The latest mess on the Internet about gaming is the Globe
and Mail article
about Assassin’s Creed 3. Once again,
our media lumbers stupidly into the full cultural spotlight, and once again,
the full culture rejects gaming as wrong, while gaming culture reacts with its
usual hysterics.
That aside, the Globe gets a few things wrong in this
editorial, and I want to simply set some records straight. The first is agreement: yes, there is a
deplorable and utterly preventable decline in public education, including
history education. This is opinion, not
fact. It is based partly on the usual
fabulous and ridiculous stories that circulate among us every day, but more so
by how commonly they are taken for fact.
This point is important, because it is here that the Globe itself
stumbles; video games are (or have) narrative!
They are story, and stories don’t have to be true, or make sense.
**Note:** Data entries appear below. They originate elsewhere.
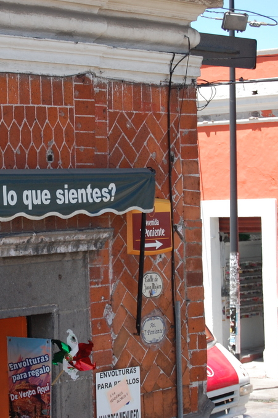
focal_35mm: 125
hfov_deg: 10.9
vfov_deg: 16.4
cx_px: 54
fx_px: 1446
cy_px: 208
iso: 360
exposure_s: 1/500
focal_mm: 55
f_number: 5.6
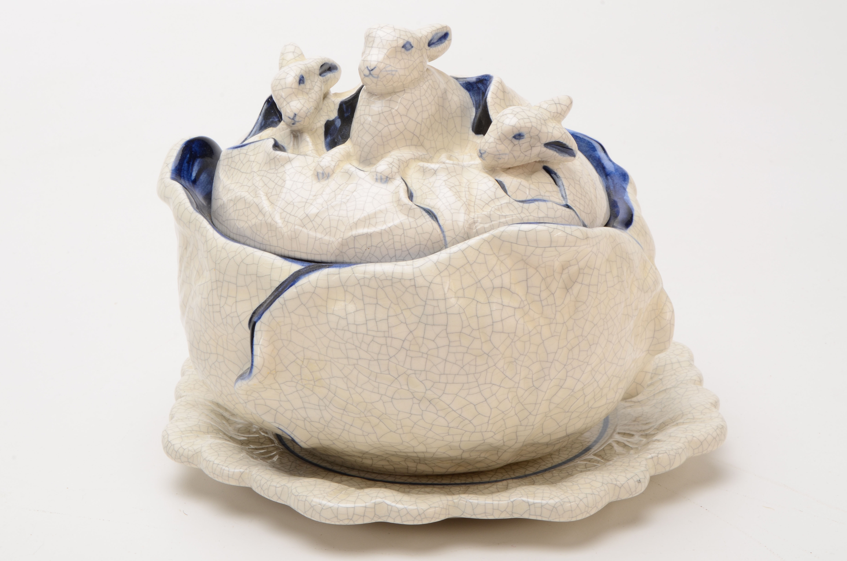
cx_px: 424
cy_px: 280
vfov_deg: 16.5
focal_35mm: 82
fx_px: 1937
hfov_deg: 24.7
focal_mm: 55
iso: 100
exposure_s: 1/160
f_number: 22
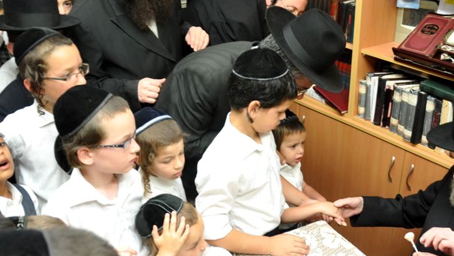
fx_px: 482
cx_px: 265
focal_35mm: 40
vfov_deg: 29.7
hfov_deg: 50.2
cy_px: 140
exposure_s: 1/60
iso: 720
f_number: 4
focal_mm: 18
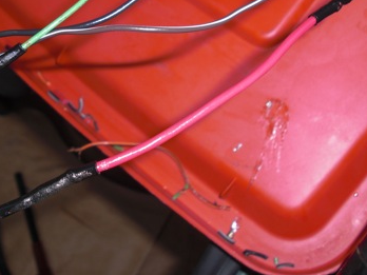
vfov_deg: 23.2
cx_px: 108
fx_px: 657
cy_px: 40
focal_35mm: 62
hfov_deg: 30.8
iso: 50
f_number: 7.9
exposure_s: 1/160
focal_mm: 6.3
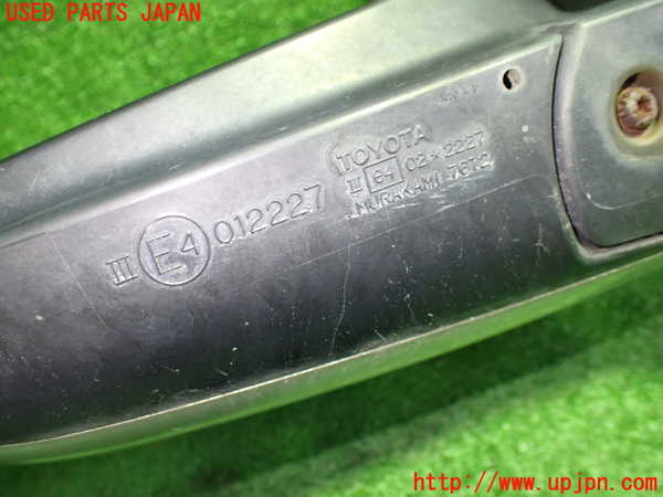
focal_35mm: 30
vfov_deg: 46.8
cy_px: 248
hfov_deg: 60.0
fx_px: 575
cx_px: 332
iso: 800
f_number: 2.3
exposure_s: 1/50
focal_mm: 5.4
Being unable to recognize this and critique
it as such is why we have such a poor time telling “truth.” “Truth” here is in quotes because it stands
for objective truth, which is a whole other blog for another time.
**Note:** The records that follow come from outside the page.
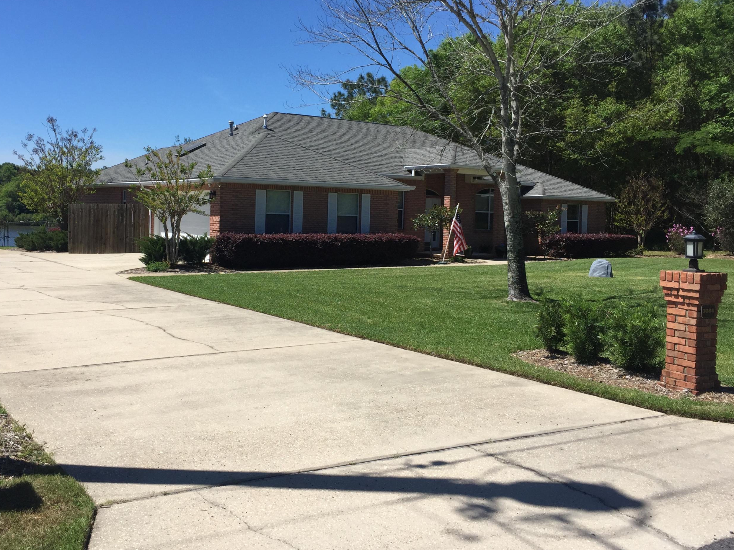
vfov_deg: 40.5
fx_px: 742
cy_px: 225
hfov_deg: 52.4
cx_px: 302
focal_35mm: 35
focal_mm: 4.15
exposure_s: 1/2475
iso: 32
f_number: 2.2
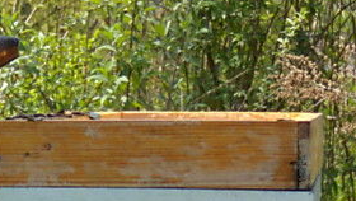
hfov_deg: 19.1
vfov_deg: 10.4
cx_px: 206
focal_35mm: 112
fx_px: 1058
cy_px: 312
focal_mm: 6.4
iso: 80
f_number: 3.6
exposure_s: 1/320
Okay, so I’ve said my piece about Assassin’s Creed III. Now for a bigger problem made apparent
here. The Globe is challenging ACIII for
failing to be something society wants, but the designers never intended it to
be. This mysterious thing is called “edutainment.”
While the word is an ugly corruption of entertainment with education, it refers
to struggling offshoot of interactive software development that attempts to
make learning fun. While there are some
successes in this endeavour, the genre as a whole struggles to find support
from either the education tool purchasers or the game players, keeping a tight
lid on its growth. Is it any wonder,
then, that Ubisoft decides to make money (its unstated objective) by making
something very different than education software?
Edutainment is a deeply desired commodity for society. The Internet is riddled with “Best
Edutainment” lists, every bit as much as the “Best Video Games” lists that
dominate YouTube. Consider this one by
Emily Gera on GamesRadar. Extra Credits has also touched on the demand here. There’s also teasing news that one of the
oldest classics in the genre, Carmen
Sandiego, may be coming to the big screen.
Everywhere you look there is evidence that edutainment is still on the rise. The Globe has merely fallen into a trap,
assuming that the ambitions of Ubisoft and Assassin’s Creed III were the
same. But consider the nature of
edutainment.
The original Carmen Sandiego was released in 1985, and
is only just now going Hollywood in 2012, taking 27 years to win mass-media
acceptance (if mass-media acceptance can be judged based on getting a Hollywood
picture out of it). The Mario Bros
launched in arcades in 1985 and have been to the Silver Screen
in 1993, after only eight years. Other titans of gamer culture that have made
to the movies include Street Fighter (vg II 1991, movie 1994),
Mortal Kombat (vg
1991, movie
1995), and Double Dragon (vg
1987, movie
1994). I never said any of these were
good, but the pattern is pretty clear; video game licenses get made into movies
much earlier than edutainment (so far).
This is genuinely too bad; Oregon
Trail (1971) has the makings of a better movie than Resident Evil (vg 1996, movie 2002)
ever did. But it does speak to popular
culture`s preferences; that when Hollywood goes looking for new characters to
make into movies, they look to popular junk food entertainment media, and sell
it. That last bit is important too, for
when consumers are bored and looking for something to do, we look to that
popular junk food entertainment where better edutainment may be on offer. It`s just how the culture operates.
If the Globe is looking for a bright spot in its game
reviewing column, then it should look aside to these great edutainment
titles. But they won`t; it`s much easier
to spin an editorial out of misplacing and misinterpreting things than getting
them right. I`ve as much as said
Assassin`s Creed III will be junk food entertainment; I`m going to stand by
that characterisation. I also will not
be making the mistake of looking to ACIII for historical accuracy, though I
expect we haven`t heard the last of this.